=== Description of the task ===
Swap "cross" for "intersect" in the lines of the records starting at the one containing "True or false: Batting" and ending at the one containing "Is it true that", and give those lines back otherwise unchanged. Leave the pictures out.

=== Data section ===
'''
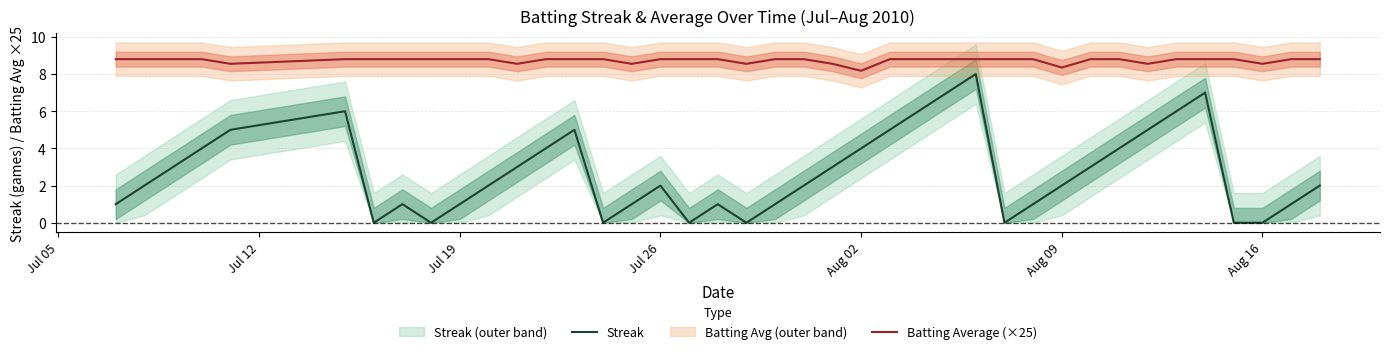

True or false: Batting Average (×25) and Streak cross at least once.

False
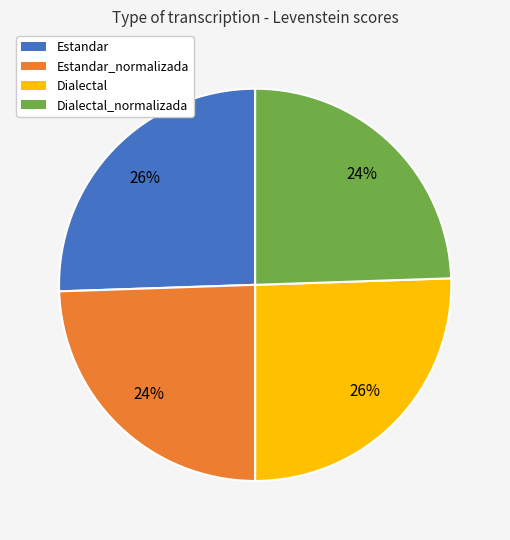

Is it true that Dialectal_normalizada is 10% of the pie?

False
'''
'''
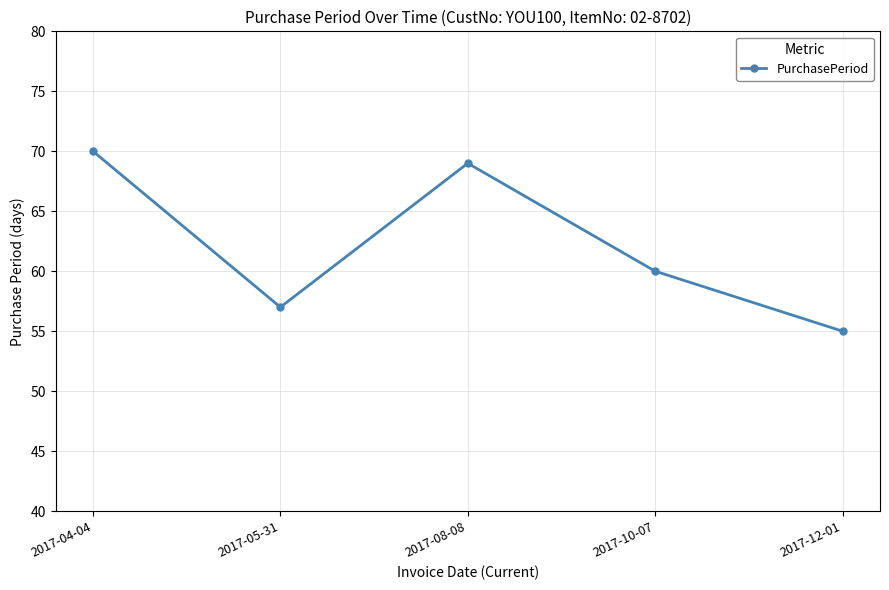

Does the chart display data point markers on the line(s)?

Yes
'''
'''
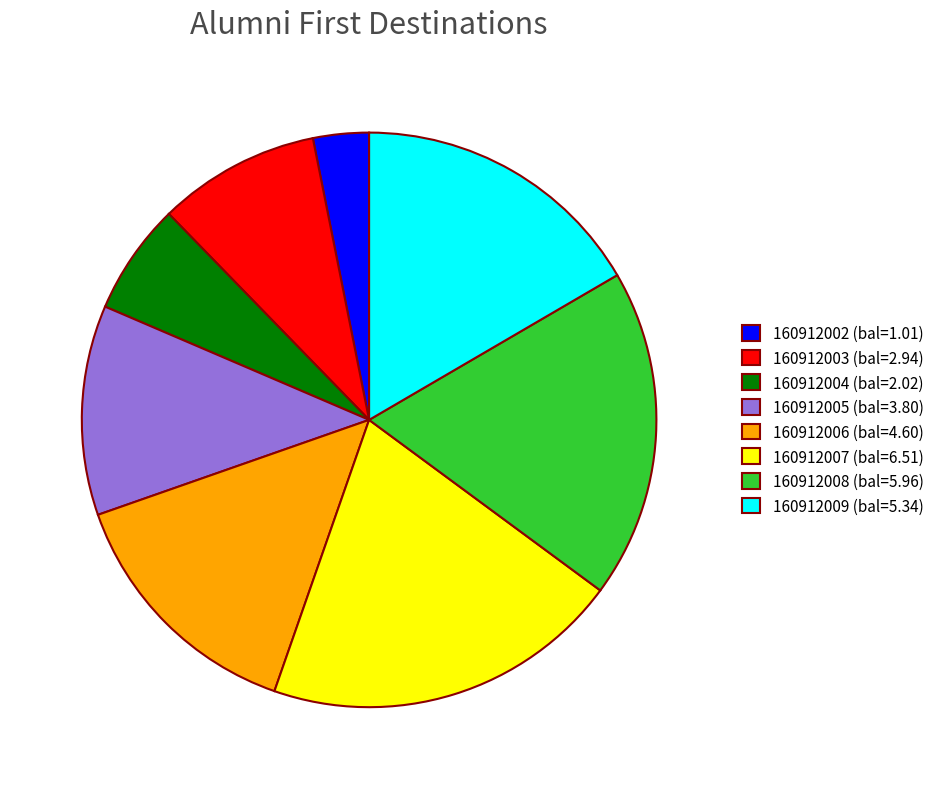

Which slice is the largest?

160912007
'''
=== Final answer ===
True or false: Batting Average (×25) and Streak intersect at least once.

False

Is it true that Dialectal_normalizada is 10% of the pie?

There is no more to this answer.